Sales & Marketing Report 2017: What to Do with Data

6/2/2017

The topic of downstream data is one we’ve covered in this report from the beginning, and we’ll continue to do so because it’s critical to the way that consumer goods manufacturers calibrate their business to demand. This year, though, we’d like to broaden the discussion to include all types of data. In a control tower report published earlier this year, IDC proposed an approach by which new technologies might “interact.” We present that here in Figure 6.

Figure 6

The idea is that data is collected from multiple sources (ERP, social and IoT), analyzed quickly, and then made available to the business via on-premise, cloud or mobile. The reality is that, regardless of the source or type, the data must be quickly analyzed and disseminated to the decision-makers within the business for it to be useful.

For example, many of the people I speak with think of the IoT as an “instrumentation problem” and while that may be true to a degree in 2017, the reality is that it’s really a “data and analytics problem.” You can capture all the sensor data in the world, but if accurate data quality and comprehensive analytics are absent, it’s not going to be useful.

The reality is that the improved collection and analysis of disparate data sources is likely to be the single largest driver of differential performance among consumer goods companies across all functional areas. Whether it’s input into or sources of innovation or demand data to drive supply chain forecast or responsiveness capabilities, the enterprise that consumes data more efficiently and effectively has a leg up on the competition. But it’s not just about the data, it’s also about the analytics capabilities.

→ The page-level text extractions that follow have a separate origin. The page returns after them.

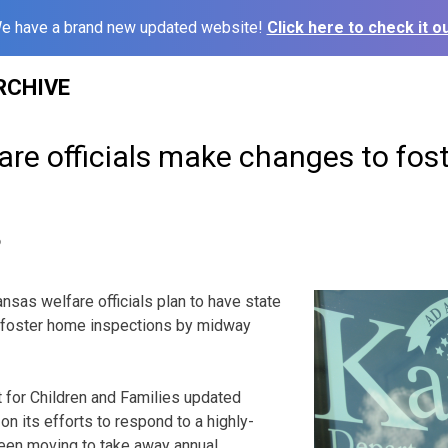
e have a brand new updated website!
Click here to check it ou
RCHIVE
are officials make changes to fos
6
sas welfare officials plan to have state
l foster home inspections by midway
for Children and Families updated
 its efforts to respond to a highly-
 been moving to take away annual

When we speak with consumer goods companies, the growth in data volume and velocity is not lost on them — they get it. The challenge that they articulate is how to ensure that the analytics capabilities keep pace. Turning “data into insights” is the trick, so an “analytics gap” is the real problem, as illustrated in Figure 7. Yes, consumer goods companies are investing in analytics, and they are getting value from these analytics. But are the analytics keeping up with the growth in data?

Figure 7

In Figure 7, we also illustrate three main sources of data: the more traditional source, which is ERP, and then two emerging areas of social media/sentiment and the IoT (sensors). While ERP data is projected to increase modestly over time, social and particularly sensor data is projected to grow exponentially. Whether the conference-favorite “smart” refrigerator ever comes to be in a material way remains to be seen, but the instrumentation of the supply chain, for example, is moving forward full bore. Some potential sensor application examples are listed in Figure 8.

Figure 8

The examples listed in Figure 8 are all supply chain-centric, but that is where we see most IoT applications initially. However, it can be transformative in the sense that data is now (or is about to be) available to the supply chain and broader business where it was only speculation before. In last year’s report, we presented results from our 2016 supply chain survey identifying where companies are finding value from analytics capabilities. We represent that information in Figure 9.

Figure 9

Overwhelmingly, demand planning and forecasting is the top answer when it comes to getting value from analytics. So having comprehensive data, analyzed in real or near-real time, drives significant value for both the supply chain and the overall consumer goods enterprise.

Yet not all data is available in real time — nor needs to be, frankly. It is our estimate that about half of all consumer goods companies get 50% of their data in real time, with about one-fifth getting 75% or more in real time. This number will go up dramatically in the next few years as sensor data begins to contribute to overall data volume.

Lastly, we’d like to comment on data quality. As consumer goods companies move into the “data age,” the necessity for data quality grows. It will be very easy to go from “garbage in, garbage out” to “BIG garbage in, BIG garbage out.” Since many companies have struggled for years with data accuracy and quality, it suggests that this is something to be wary of lest CGs find themselves making bad data-driven decisions.